#### Supplied entries:
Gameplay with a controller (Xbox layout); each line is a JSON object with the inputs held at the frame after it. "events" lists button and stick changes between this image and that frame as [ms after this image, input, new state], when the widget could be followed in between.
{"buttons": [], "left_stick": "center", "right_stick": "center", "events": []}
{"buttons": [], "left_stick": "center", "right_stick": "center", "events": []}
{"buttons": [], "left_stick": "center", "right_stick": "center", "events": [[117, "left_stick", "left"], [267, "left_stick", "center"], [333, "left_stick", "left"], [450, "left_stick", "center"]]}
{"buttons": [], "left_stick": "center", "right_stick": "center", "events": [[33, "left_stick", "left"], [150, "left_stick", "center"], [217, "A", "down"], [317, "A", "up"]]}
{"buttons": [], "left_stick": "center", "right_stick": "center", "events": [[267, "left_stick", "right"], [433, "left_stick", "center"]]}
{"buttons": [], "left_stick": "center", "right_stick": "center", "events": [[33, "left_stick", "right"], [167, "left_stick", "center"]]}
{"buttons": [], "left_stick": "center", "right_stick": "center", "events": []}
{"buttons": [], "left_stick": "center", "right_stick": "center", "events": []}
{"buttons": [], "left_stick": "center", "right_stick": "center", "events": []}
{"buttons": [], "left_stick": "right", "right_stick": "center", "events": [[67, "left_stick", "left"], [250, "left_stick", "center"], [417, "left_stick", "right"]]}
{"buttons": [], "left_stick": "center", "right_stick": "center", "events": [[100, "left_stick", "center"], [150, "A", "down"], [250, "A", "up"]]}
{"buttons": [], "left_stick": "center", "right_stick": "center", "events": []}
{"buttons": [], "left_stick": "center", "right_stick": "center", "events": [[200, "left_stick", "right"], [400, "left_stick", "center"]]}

#### Required action:
Return, from the entries, each line that holds "down".

#### Answer to this problem:
{"buttons": [], "left_stick": "center", "right_stick": "center", "events": [[33, "left_stick", "left"], [150, "left_stick", "center"], [217, "A", "down"], [317, "A", "up"]]}
{"buttons": [], "left_stick": "center", "right_stick": "center", "events": [[100, "left_stick", "center"], [150, "A", "down"], [250, "A", "up"]]}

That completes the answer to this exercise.